GDP — growth may not be what you think it is
It would not be difficult to write thousands of words about the process of calculating gross domestic product and its drawbacks, and many have done so. In some respects GDP depends upon economic theories about how things should work as opposed to surveys indicating how they do work. Here are some of the most glaring problems with GDP:

  • GDP and gross domestic income should be equal, but they never are, and the discrepancy is not insignificant. Moreover, IRS data generally fail to corroborate GDI data.
  • GDP figures include imputed growth. Free checking is treated as imputed interest income, and homeowners are calculated to receive imputed rental income
  • GDP ignores household work, volunteerism and the underground economy. There is an old joke that if you marry your housekeeper or handyman, you'll cause GDP to drop.
  • The deflation of GDP — the GDP deflator is an inflation measurement that is designed to translate nominal GDP into "real" GDP. Unfortunately, the composition has changed over time and the move from fixed-weighted inflation measures to chain-weighted has increased the risk that GDP is being overstated (because inflation is being understated).
  • Negative things are positive. The costs of crime and natural disaster are excluded, so crime and disaster are actually "positive" — more locks and prisons are positive, as are rebuilding efforts.

On top of all this, readers should remember another detail: Gross national product used to be the preferred method of measuring national wealth. Unfortunately, GNP punishes debtor nations (like the U.S.), so the change was made to GDP in 1991.

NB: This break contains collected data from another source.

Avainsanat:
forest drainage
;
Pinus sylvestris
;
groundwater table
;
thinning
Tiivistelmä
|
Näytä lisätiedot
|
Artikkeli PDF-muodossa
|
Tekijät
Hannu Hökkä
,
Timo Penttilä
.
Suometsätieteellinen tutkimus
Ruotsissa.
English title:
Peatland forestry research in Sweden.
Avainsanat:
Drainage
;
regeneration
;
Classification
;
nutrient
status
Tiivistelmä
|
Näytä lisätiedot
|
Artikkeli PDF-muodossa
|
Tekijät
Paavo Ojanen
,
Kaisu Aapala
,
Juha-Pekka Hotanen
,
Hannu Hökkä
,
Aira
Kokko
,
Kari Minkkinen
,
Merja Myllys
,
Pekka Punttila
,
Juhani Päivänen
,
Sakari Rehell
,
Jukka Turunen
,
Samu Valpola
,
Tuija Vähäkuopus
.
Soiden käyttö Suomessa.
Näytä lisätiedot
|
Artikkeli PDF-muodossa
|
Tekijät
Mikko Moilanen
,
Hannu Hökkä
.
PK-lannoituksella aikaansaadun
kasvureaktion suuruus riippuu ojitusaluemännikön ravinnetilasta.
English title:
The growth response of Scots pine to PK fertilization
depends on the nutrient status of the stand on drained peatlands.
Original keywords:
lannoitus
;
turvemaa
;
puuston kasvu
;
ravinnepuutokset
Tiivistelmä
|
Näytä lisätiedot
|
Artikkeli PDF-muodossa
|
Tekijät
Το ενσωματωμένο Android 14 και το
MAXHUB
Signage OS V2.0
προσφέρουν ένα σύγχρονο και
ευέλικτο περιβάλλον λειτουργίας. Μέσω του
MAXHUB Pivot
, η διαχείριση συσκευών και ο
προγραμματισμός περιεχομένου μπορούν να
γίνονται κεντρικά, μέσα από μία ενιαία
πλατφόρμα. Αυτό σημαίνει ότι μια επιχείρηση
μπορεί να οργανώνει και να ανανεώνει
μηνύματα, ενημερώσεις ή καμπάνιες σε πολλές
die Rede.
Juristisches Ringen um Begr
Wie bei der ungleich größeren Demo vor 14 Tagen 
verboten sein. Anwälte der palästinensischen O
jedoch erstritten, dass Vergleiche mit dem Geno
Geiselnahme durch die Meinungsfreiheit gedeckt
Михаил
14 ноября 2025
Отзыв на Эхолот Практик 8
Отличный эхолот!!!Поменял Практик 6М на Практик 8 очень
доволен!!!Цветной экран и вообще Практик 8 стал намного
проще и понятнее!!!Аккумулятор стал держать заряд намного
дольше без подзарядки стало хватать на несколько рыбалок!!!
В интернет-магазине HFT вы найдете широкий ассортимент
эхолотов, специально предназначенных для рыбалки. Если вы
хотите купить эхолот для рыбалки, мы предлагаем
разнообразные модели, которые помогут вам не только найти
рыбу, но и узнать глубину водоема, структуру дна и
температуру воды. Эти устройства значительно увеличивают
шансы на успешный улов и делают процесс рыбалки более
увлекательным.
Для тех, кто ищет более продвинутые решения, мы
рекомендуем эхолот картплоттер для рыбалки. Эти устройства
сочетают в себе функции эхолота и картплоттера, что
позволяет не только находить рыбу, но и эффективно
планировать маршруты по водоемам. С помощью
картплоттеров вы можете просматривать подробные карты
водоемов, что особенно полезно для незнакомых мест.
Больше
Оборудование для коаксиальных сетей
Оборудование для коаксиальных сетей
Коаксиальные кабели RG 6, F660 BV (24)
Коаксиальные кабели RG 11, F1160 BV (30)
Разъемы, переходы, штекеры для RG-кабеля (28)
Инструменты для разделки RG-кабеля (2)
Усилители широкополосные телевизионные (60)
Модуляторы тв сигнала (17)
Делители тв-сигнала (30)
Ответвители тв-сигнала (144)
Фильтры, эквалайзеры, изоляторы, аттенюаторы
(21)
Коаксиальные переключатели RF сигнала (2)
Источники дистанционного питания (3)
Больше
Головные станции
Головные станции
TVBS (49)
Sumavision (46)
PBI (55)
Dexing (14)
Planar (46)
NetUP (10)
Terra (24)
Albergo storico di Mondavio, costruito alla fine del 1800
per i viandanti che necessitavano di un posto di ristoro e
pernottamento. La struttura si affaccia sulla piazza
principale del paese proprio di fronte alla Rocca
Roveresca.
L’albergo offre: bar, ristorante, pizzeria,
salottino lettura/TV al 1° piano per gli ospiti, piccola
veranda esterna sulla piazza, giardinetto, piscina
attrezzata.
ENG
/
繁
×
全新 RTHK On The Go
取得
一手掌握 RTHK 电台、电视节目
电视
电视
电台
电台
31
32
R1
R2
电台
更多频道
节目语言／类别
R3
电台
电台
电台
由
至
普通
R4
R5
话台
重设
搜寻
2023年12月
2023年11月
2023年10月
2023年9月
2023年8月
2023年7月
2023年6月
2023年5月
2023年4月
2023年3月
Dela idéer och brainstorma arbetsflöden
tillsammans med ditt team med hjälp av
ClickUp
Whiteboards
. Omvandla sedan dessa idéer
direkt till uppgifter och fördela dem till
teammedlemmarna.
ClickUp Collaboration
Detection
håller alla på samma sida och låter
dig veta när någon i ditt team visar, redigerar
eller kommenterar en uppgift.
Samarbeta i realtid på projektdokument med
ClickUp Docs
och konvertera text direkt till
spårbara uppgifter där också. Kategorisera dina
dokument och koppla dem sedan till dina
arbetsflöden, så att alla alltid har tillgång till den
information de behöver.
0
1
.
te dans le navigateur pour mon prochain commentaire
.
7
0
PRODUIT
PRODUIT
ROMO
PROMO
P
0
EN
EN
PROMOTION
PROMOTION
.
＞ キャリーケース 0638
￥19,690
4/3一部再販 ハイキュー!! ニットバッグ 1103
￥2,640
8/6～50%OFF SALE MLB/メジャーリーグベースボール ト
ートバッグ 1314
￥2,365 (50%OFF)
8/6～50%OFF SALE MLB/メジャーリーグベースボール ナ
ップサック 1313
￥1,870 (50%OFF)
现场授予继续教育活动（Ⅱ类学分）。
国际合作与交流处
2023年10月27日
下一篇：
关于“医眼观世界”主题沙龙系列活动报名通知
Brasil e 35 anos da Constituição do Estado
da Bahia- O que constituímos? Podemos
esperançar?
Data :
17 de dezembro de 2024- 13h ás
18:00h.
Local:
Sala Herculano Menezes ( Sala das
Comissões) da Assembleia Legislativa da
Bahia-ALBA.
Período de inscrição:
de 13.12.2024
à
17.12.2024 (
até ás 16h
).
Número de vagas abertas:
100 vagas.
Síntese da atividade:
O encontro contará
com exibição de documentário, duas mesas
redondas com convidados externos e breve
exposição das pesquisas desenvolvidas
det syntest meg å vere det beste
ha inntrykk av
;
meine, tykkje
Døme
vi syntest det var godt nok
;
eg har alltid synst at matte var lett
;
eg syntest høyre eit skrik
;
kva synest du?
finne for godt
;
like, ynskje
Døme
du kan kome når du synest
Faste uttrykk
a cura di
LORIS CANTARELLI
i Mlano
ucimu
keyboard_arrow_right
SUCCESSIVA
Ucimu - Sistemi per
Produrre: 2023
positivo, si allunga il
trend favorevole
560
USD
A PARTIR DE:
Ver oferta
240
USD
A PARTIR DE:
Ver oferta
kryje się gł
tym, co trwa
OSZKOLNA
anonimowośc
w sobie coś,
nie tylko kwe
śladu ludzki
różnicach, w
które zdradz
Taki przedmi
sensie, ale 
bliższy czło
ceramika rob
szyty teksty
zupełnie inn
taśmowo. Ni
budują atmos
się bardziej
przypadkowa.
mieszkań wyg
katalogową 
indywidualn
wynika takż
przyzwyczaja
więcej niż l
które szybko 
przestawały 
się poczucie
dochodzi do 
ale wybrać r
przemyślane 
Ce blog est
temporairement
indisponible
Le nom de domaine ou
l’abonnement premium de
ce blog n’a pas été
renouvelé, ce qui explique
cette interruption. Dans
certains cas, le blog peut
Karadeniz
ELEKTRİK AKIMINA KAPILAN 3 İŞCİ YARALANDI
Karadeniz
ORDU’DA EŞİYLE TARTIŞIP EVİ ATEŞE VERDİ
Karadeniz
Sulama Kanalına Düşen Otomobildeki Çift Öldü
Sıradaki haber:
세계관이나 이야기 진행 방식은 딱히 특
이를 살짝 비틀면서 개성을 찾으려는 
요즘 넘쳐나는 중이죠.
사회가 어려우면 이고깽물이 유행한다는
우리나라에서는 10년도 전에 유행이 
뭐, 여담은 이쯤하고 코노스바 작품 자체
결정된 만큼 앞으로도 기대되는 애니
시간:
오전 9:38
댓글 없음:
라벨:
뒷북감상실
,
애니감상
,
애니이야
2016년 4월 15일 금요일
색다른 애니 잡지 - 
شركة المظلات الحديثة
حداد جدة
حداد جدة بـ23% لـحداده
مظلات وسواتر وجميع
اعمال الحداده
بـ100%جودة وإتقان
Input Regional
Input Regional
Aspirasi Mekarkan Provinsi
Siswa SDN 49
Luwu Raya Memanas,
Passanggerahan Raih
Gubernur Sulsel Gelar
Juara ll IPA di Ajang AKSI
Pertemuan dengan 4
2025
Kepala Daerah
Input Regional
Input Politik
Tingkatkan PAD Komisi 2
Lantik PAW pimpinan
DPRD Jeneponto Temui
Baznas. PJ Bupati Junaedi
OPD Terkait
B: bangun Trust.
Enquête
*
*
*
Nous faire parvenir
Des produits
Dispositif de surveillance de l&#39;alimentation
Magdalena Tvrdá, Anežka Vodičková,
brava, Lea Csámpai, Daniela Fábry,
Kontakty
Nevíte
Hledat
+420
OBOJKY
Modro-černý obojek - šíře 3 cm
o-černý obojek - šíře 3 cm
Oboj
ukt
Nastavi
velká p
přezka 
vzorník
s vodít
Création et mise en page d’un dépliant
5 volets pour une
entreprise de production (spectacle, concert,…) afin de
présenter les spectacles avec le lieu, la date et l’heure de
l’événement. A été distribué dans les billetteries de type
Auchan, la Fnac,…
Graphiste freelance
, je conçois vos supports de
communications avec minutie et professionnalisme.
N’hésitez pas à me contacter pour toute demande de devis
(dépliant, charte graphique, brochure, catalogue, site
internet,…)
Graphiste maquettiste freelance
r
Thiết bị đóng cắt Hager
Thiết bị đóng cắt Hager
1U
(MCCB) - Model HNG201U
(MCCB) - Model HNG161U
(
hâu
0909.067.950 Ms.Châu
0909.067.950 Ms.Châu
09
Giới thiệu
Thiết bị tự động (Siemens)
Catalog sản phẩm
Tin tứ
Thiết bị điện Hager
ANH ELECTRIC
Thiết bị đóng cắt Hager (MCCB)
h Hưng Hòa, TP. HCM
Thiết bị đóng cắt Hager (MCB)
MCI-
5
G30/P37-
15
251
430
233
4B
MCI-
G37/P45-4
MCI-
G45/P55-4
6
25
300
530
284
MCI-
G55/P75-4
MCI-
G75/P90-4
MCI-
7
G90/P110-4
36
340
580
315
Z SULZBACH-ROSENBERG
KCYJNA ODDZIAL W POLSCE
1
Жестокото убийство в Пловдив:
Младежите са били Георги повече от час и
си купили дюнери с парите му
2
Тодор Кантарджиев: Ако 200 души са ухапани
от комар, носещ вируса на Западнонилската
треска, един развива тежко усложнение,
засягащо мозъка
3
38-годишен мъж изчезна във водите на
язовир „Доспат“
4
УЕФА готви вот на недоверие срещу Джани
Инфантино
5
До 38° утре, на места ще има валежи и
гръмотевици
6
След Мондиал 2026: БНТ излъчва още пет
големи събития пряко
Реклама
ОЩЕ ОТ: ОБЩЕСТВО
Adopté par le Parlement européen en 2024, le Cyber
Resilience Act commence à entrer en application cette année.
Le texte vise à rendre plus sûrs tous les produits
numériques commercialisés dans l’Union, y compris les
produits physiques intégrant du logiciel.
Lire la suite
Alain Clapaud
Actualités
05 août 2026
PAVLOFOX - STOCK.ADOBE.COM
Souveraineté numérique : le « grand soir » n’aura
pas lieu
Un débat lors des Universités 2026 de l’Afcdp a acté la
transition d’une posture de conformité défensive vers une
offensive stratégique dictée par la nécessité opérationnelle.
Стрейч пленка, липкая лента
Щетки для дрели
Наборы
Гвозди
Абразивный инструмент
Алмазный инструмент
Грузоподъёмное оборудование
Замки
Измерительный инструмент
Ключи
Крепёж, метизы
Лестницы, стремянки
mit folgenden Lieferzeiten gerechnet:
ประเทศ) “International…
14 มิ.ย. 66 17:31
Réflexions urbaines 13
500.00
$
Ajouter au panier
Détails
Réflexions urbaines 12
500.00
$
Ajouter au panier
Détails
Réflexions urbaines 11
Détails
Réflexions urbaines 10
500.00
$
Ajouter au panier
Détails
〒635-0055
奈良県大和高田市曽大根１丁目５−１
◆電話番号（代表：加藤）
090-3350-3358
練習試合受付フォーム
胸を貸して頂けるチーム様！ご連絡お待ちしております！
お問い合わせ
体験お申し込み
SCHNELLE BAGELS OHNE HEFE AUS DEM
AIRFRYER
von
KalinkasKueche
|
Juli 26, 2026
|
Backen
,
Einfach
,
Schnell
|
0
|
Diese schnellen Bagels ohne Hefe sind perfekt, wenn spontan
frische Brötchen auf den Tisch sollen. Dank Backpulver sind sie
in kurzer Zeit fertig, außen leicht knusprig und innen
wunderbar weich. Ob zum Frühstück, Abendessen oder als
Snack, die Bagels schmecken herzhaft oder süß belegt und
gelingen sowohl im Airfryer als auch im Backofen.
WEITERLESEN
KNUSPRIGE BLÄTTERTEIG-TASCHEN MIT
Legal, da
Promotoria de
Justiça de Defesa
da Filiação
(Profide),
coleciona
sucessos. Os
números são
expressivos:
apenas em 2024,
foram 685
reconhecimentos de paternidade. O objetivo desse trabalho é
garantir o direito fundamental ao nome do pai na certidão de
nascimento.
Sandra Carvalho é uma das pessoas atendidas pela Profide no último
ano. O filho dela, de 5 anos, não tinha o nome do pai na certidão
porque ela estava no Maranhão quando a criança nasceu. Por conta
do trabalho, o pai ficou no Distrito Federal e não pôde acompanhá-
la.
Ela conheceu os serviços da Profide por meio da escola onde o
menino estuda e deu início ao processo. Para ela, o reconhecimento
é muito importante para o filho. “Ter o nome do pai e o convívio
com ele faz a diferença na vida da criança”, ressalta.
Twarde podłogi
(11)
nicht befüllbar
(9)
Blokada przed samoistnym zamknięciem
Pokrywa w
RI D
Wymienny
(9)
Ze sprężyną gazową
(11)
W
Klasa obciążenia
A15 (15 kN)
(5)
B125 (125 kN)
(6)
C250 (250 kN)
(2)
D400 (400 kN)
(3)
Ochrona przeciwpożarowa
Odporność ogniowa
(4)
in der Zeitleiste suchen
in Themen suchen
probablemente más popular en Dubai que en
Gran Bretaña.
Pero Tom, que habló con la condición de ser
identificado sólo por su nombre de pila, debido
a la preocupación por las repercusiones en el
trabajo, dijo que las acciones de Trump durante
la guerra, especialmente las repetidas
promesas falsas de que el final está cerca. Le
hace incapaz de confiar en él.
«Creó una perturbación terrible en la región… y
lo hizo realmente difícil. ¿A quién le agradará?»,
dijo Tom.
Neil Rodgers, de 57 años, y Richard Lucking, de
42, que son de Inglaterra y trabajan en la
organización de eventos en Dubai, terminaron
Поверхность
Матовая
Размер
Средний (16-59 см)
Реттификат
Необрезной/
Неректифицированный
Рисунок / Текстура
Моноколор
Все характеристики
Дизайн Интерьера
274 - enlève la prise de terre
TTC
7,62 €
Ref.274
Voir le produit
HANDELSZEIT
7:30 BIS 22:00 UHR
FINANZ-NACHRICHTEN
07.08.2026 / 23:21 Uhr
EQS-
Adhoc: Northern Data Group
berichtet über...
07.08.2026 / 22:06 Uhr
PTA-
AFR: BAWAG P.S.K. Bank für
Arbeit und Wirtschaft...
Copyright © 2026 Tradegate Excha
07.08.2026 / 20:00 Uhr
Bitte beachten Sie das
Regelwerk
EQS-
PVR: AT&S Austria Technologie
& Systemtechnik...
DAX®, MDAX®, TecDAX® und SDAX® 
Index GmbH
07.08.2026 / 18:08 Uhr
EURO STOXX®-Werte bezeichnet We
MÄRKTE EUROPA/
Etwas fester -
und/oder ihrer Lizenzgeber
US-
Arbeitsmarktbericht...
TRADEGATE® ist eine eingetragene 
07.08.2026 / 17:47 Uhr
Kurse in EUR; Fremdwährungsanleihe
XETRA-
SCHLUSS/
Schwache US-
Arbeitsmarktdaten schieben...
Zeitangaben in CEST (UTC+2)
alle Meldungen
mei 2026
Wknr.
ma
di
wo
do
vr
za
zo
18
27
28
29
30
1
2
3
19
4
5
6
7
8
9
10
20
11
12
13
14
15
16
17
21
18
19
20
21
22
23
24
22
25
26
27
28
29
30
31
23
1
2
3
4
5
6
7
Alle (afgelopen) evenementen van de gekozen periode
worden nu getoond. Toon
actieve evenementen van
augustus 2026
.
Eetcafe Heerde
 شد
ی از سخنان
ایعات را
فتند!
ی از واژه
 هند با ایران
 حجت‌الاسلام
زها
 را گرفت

Retail sales — turning off the volume
For a widely followed statistic, the retail sales figure has a problem. Though the survey is fairly thorough (including 5,000 firms in the advanced survey and 12,000 in the final), it only tracks the dollar value of sales, not the changes in unit volume. Once again, here is another number whose validity is tied significantly to whatever metrics are used to represent inflation. Assume an inflation number that is too low and the retail sales figure will look too good.

Deficit accounting
Much has been said of the high, and growing, U.S. deficit. The numbers may actually be worse than they seem. The U.S. government uses a form of cash accounting that includes Social Security surpluses as revenue and does not factor in accruals. Consequently, while the cash-basis deficit for 2010 was about $1.3 trillion, the same number calculated by GAAP accounting would be more on the order of $2.1 trillion — and far, far higher if one were to include credible actuarial assumptions for unfunded Social Security and Medicare/Medicaid liabilities.

The U.S. is not alone
The accuracy of reported economic data is a problem in virtually every country. Sometimes the drawbacks are honest issues related to statistics, data collection and interpretation. In other cases, countries engage in blatant manipulation to influence their obligations, manipulate markets (equity, bond and exchange) or influence capital flows.

In the case of the U.S., many economists will argue that the above-mentioned changes have firm footings in economics and statistics (for instance, when the U.S. switched to GDP almost every other major country was already using GDP). So it is hardly a universal opinion that the numbers cannot be trusted. That said, with so few people in the country being well versed in statistics and such large incentives for reporting the "right" numbers, readers and investors should ask more questions about the data and how it is calculated instead of putting their trust in the final figures.